◆ **Data supplied**
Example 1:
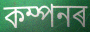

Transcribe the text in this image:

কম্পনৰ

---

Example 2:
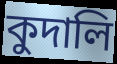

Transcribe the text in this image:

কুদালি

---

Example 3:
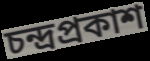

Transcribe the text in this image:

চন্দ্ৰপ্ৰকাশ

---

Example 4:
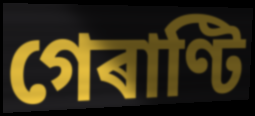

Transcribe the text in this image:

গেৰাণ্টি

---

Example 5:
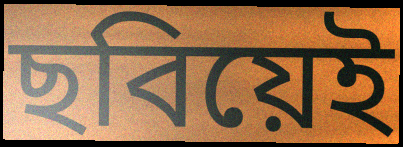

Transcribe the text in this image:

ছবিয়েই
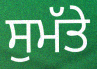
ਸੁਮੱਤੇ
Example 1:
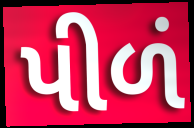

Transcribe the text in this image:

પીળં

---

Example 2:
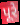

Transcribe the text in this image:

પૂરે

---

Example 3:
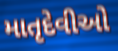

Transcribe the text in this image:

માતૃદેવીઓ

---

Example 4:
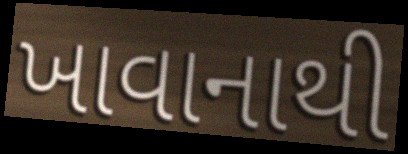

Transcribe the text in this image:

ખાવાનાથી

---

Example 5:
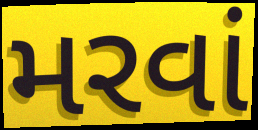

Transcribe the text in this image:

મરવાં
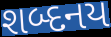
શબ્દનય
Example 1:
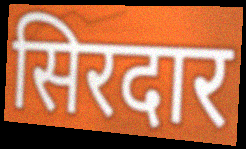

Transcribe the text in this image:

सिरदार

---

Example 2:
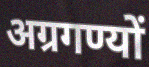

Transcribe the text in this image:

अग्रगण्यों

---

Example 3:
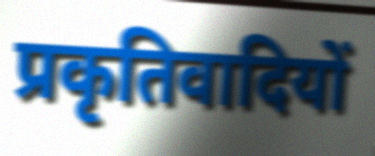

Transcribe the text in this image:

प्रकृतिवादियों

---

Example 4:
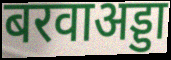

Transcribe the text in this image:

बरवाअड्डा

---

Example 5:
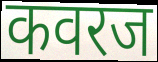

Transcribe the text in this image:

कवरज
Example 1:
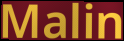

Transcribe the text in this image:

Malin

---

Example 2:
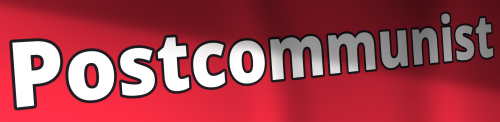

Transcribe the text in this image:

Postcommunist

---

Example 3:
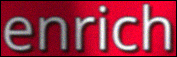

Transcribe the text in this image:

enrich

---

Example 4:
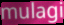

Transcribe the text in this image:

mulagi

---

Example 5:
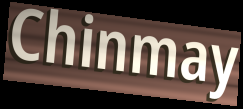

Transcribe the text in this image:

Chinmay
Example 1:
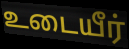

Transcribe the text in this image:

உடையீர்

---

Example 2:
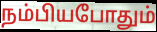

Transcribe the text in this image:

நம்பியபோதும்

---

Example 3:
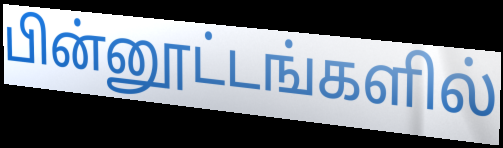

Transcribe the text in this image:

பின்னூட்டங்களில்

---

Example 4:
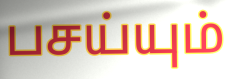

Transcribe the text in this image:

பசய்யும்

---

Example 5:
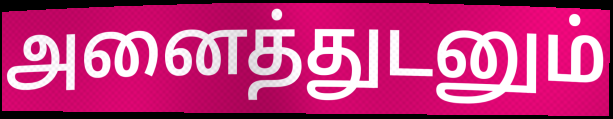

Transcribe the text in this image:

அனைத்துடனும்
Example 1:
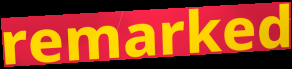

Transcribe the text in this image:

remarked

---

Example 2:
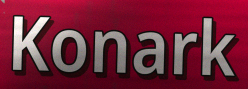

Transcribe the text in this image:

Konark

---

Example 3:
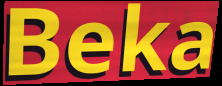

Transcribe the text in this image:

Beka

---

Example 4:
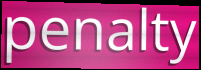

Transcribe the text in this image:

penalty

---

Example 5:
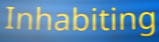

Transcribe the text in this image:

◆ **Exercise instructions**
All the material shown above is to be copied exactly, with no pictures carried over.

◆ **Task output**
Example 1:

Transcribe the text in this image:

কম্পনৰ

---

Example 2:

Transcribe the text in this image:

কুদালি

---

Example 3:

Transcribe the text in this image:

চন্দ্ৰপ্ৰকাশ

---

Example 4:

Transcribe the text in this image:

গেৰাণ্টি

---

Example 5:

Transcribe the text in this image:

ছবিয়েই
ਸੁਮੱਤੇ
Example 1:

Transcribe the text in this image:

પીળં

---

Example 2:

Transcribe the text in this image:

પૂરે

---

Example 3:

Transcribe the text in this image:

માતૃદેવીઓ

---

Example 4:

Transcribe the text in this image:

ખાવાનાથી

---

Example 5:

Transcribe the text in this image:

મરવાં
શબ્દનય
Example 1:

Transcribe the text in this image:

सिरदार

---

Example 2:

Transcribe the text in this image:

अग्रगण्यों

---

Example 3:

Transcribe the text in this image:

प्रकृतिवादियों

---

Example 4:

Transcribe the text in this image:

बरवाअड्डा

---

Example 5:

Transcribe the text in this image:

कवरज
Example 1:

Transcribe the text in this image:

Malin

---

Example 2:

Transcribe the text in this image:

Postcommunist

---

Example 3:

Transcribe the text in this image:

enrich

---

Example 4:

Transcribe the text in this image:

mulagi

---

Example 5:

Transcribe the text in this image:

Chinmay
Example 1:

Transcribe the text in this image:

உடையீர்

---

Example 2:

Transcribe the text in this image:

நம்பியபோதும்

---

Example 3:

Transcribe the text in this image:

பின்னூட்டங்களில்

---

Example 4:

Transcribe the text in this image:

பசய்யும்

---

Example 5:

Transcribe the text in this image:

அனைத்துடனும்
Example 1:

Transcribe the text in this image:

remarked

---

Example 2:

Transcribe the text in this image:

Konark

---

Example 3:

Transcribe the text in this image:

Beka

---

Example 4:

Transcribe the text in this image:

penalty

---

Example 5:

Transcribe the text in this image:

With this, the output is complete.